Will fracking save us all?

Donald Luskin has been called “the stupidest man alive” by UC Berkeley Economist Brad DeLong.  His recent pronouncements don’t do much for his case.  In an opinion piece in today’s Wall Street Journal Luskin and a colleague, Michael Warren, conclude that innovation in the fracking industry will continue at such a rate that shale oil will become “for all practical purposes, free.” He predicts that fracking companies will continue to become ever more productive through technological innovations that reduce drilling costs such that even at excessively low oil prices, fracking companies will reap ever expanding profits.

This conclusion is based on a cascading set of incorrect assertions –

1. Fracking companies are all the same.

In fact, the fracking industry is not the monolith he assumes. It ranges from big time shale operators like Harold Hamm’s Continental Resources, to the second largest oil company in the world – ExxonMobil – to a multitude of small operations that only operate in specific areas. Many of the small operators are heavily leveraged and even when making a profit can’t afford to keep the doors open and pay off their creditors. They are already going bankrupt in droves – like Dune Energy, BPZ Resources Inc., Endeavor International Corp., and Cal Dive International Inc. Just two months ago the largest operator in North Dakota, Whiting Petroleum, was being shopped to ExxonMobil and Continental. Well or decently capitalized companies will continue to produce oil at whatever margin is profitable for them, but heavily leveraged companies will go under or go on sale – particularly when Wall Street’s largess dries up.

2. Technological innovations have made fracking three times more profitable for companies at $65 a barrel then it was three years ago at $95 a barrel.

Three years ago, the fracking industry was in its infancy. Frackers were in the process of starting new companies and were shelling out big bucks for start up costs, equipment, personnel, and land rights – all at once. Starting a business is expensive. Even absent technological and managerial innovations, costs were bound to come down. This is a one time drop that can’t be expected to repeat.

3. Innovation produces exponential increases in profit.

Drilling for oil is not the same as producing a transistor. A one time claim that technological innovation produced an exponential increase in profits does not indicate a pattern.

4. “When you get more at-bats, you become a better batter.”

In other words, the more wells you drill means “increase[d] production and reduce[d] costs.” There is no indication that having to drill more wells – which is an inconvenience and an exceptional cost – is at all a benefit. Companies seek efficiency and cost cutting by limiting the number of wells they have to drill. Although companies gain expertise over years of experience, they would gladly forgo some of that experience for more productive wells the first time.
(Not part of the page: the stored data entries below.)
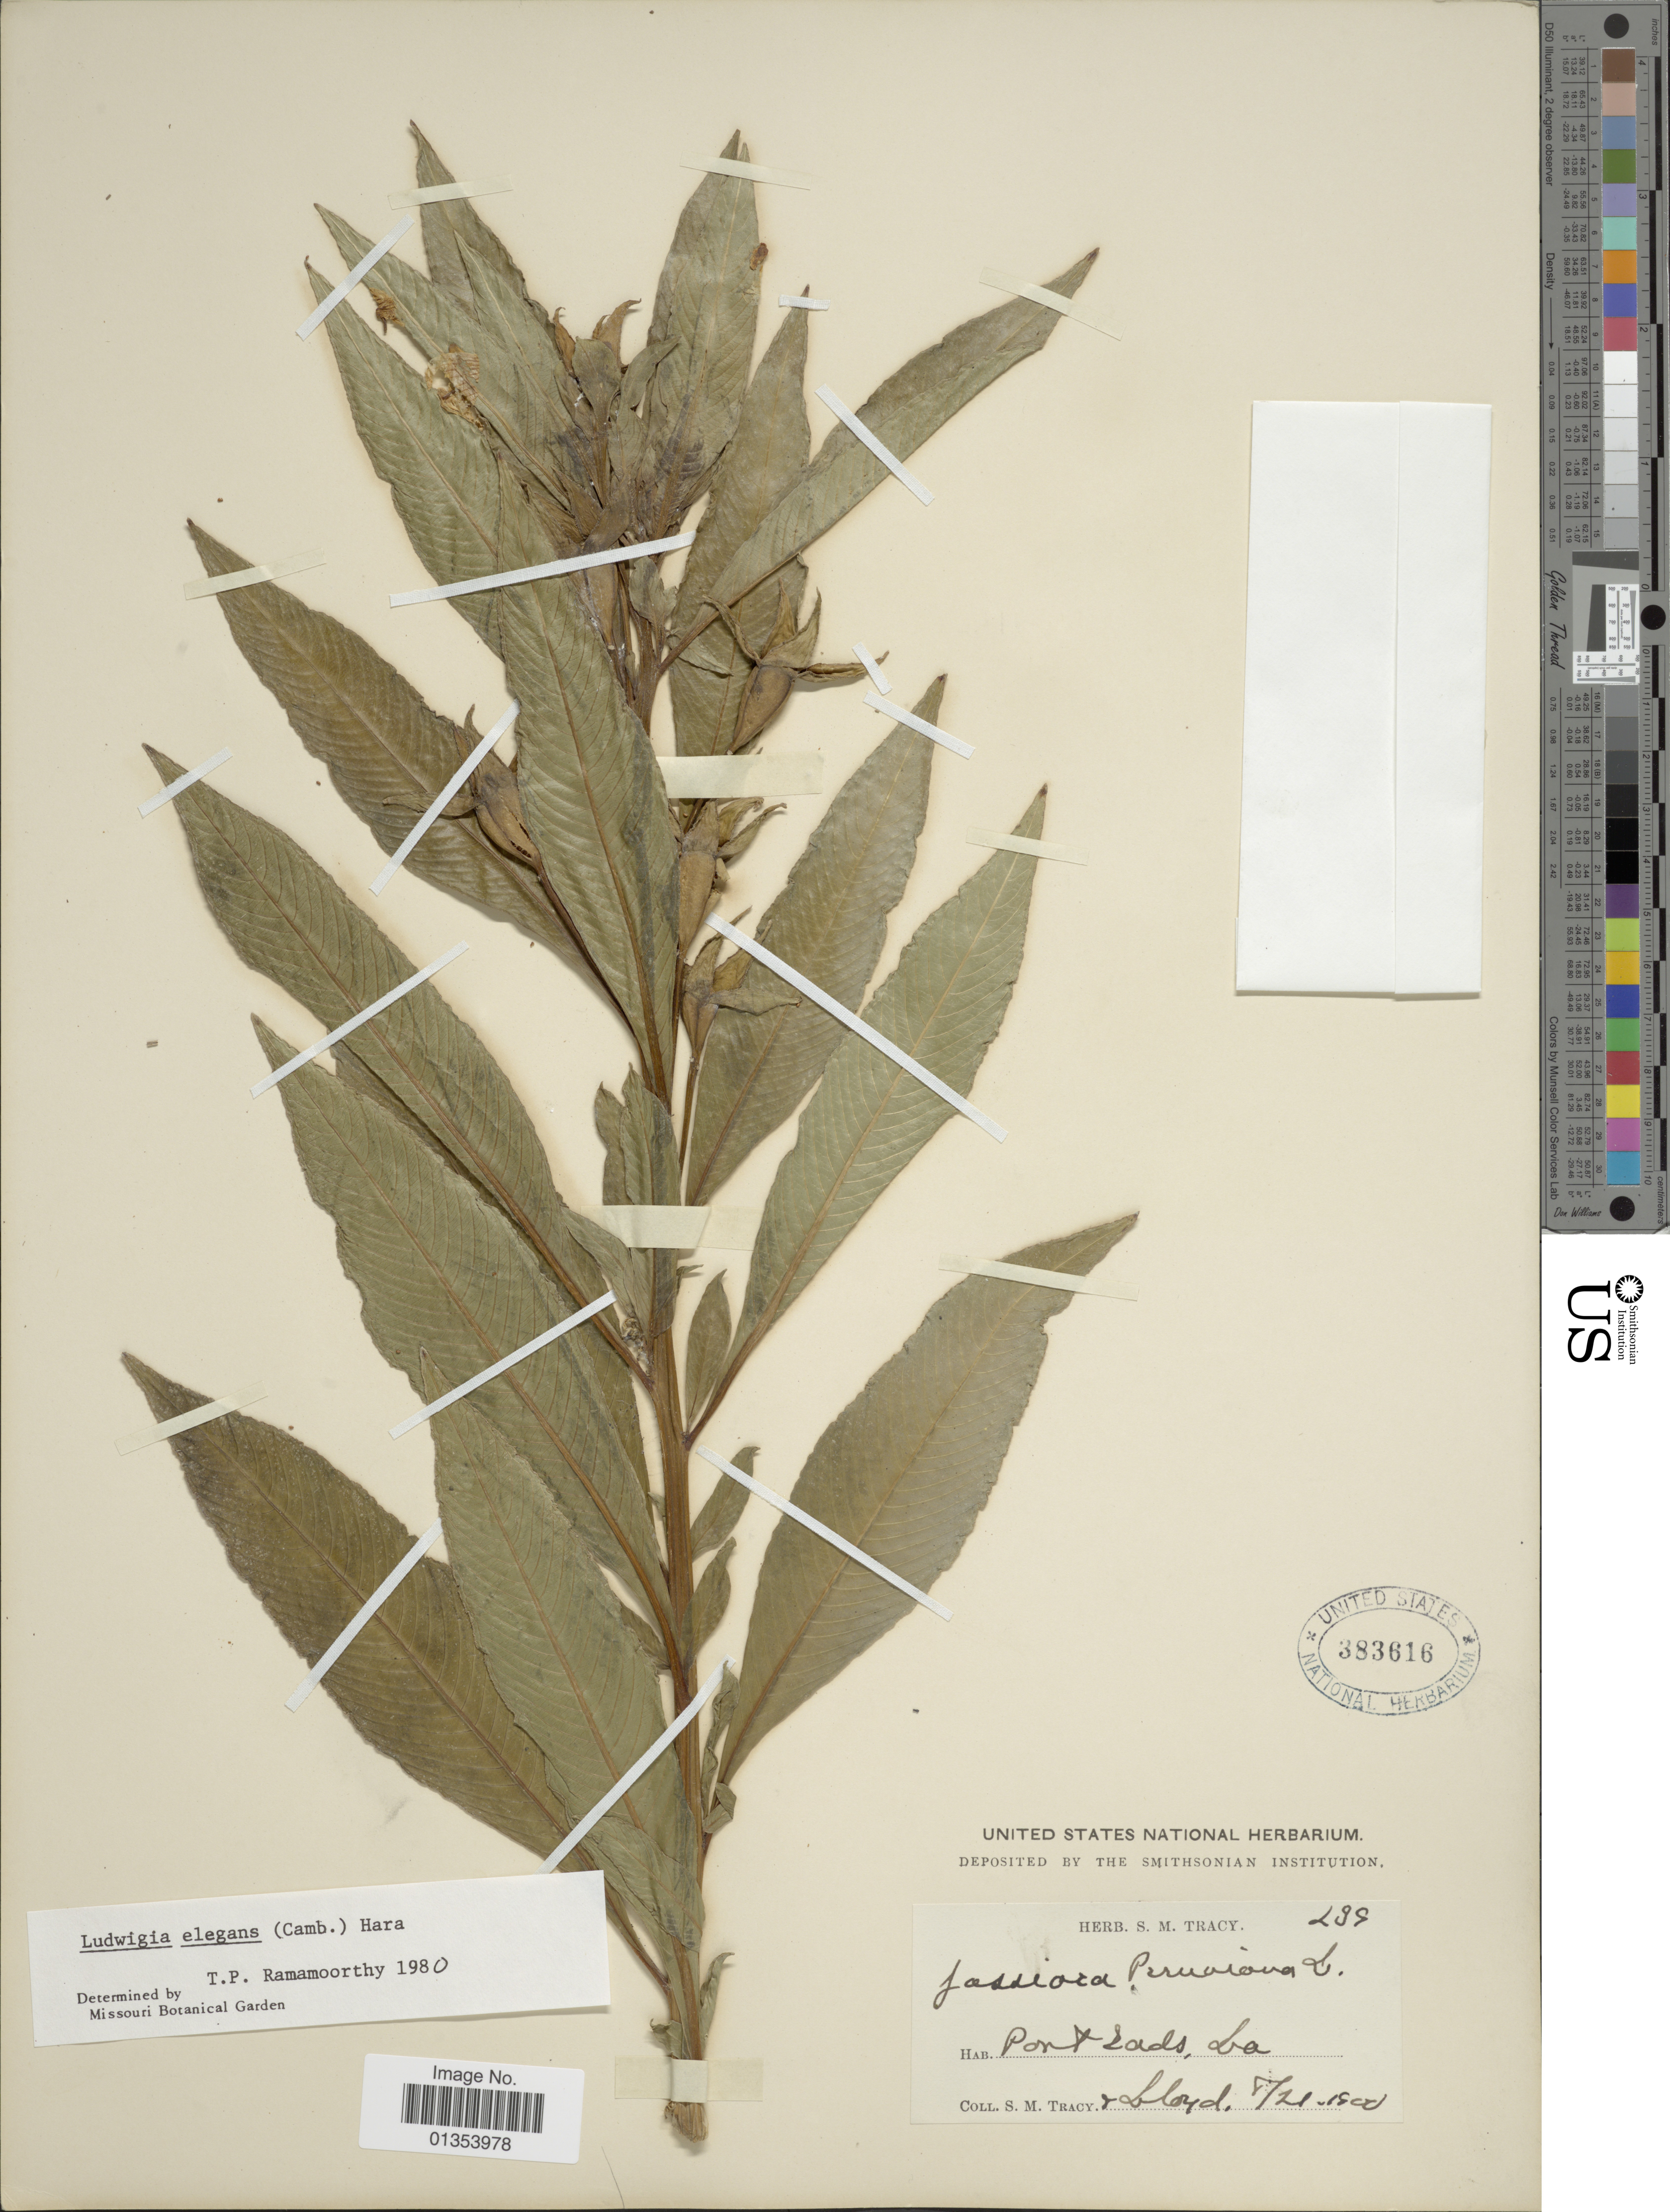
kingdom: Plantae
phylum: Tracheophyta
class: Magnoliopsida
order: Myrtales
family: Onagraceae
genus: Ludwigia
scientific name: Ludwigia elegans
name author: (Cambess.) H. Hara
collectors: S. M. Tracy & -- Lloyd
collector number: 289*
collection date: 1900-08-21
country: United States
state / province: Louisiana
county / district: Plaquemines Parish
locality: Port Eads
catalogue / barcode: US 383616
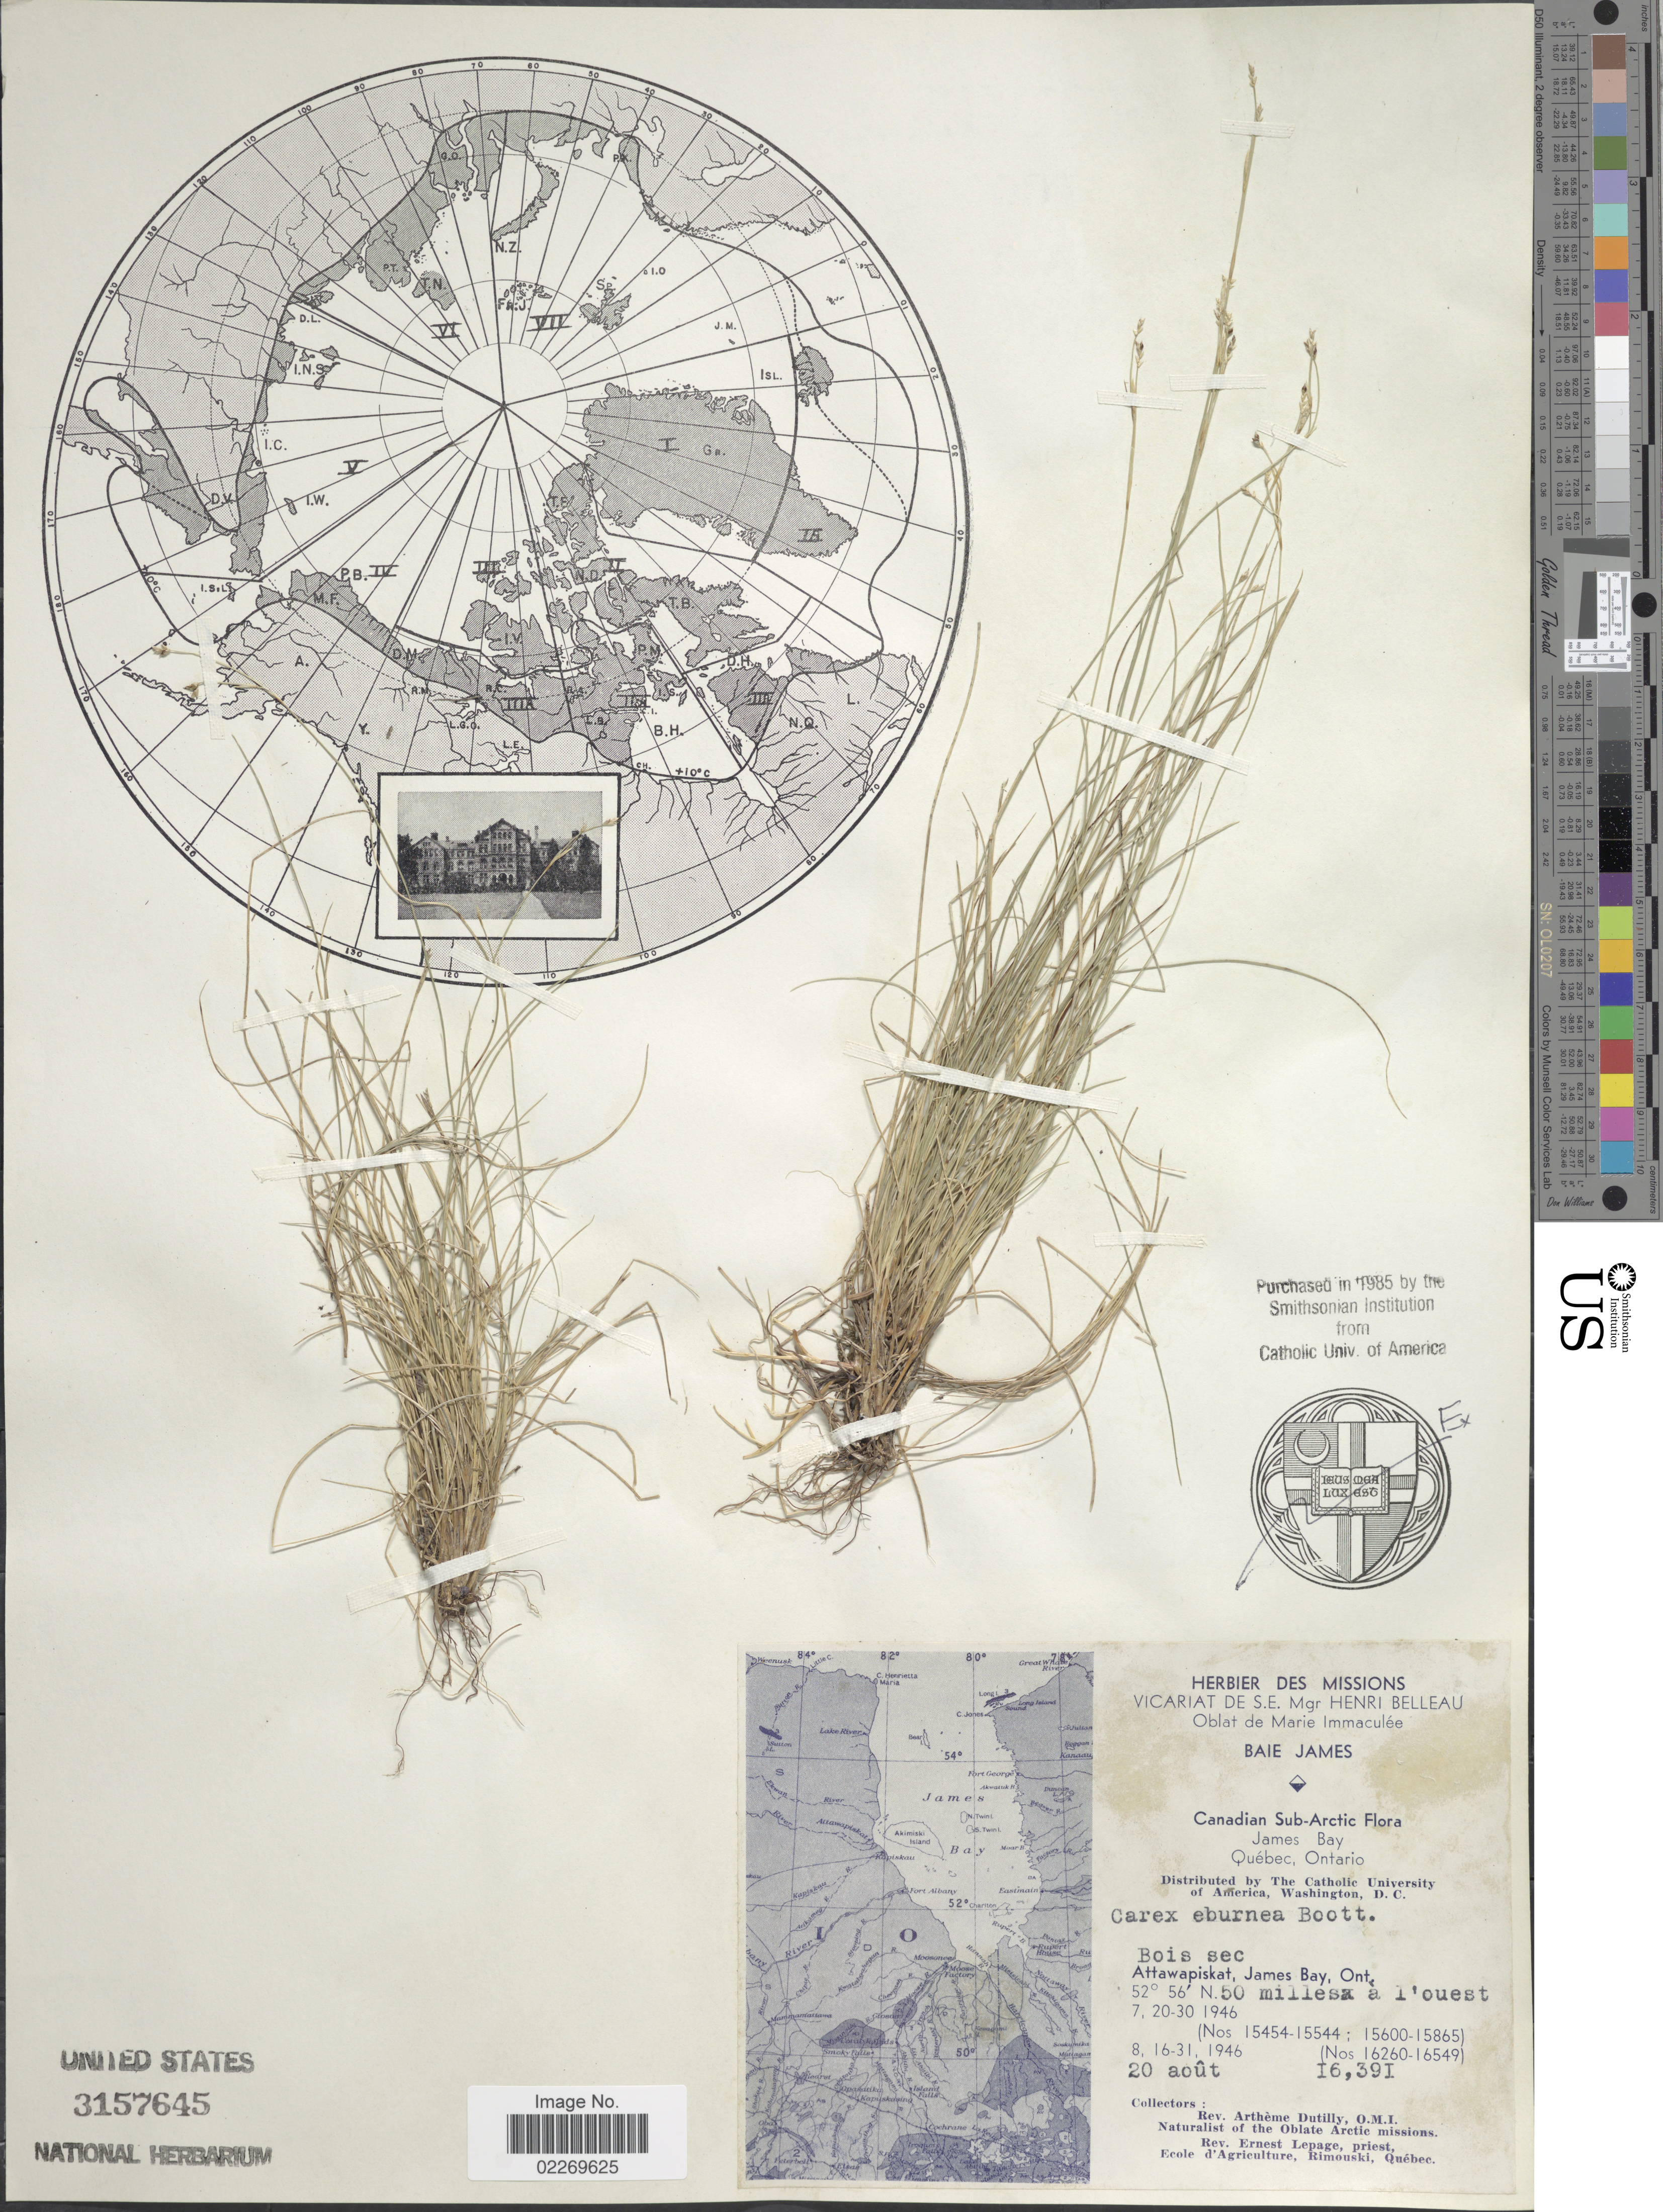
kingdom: Plantae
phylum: Tracheophyta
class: Liliopsida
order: Poales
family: Cyperaceae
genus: Carex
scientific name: Carex eburnea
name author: Boott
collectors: A. Dutilly & E. Lepage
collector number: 16391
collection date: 1946-08-20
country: Canada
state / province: Ontario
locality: Baie James, Bois sec. Attawapiskat, James Bay, 50 mille a l' ouest, Sub-Arctic James Bay, Quebec [unsure placement]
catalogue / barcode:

Even if these efficiencies do arise in the near future, it won’t even be “the American fracker,” necessarily reaping the benefits. The shale oil field is a complicated mess of participants and with so many companies highly leveraged and with tenuous market capitalizations, the companies drilling for oil now may not be the same ones piloting the horizontal drill bits three years from now.

BP, Shell, ExxonMobil, and even state-owned Saudi Aramco have all expressed interest in shale assets. Who is to say it will be American frackers expanding around the world and reaping the profits?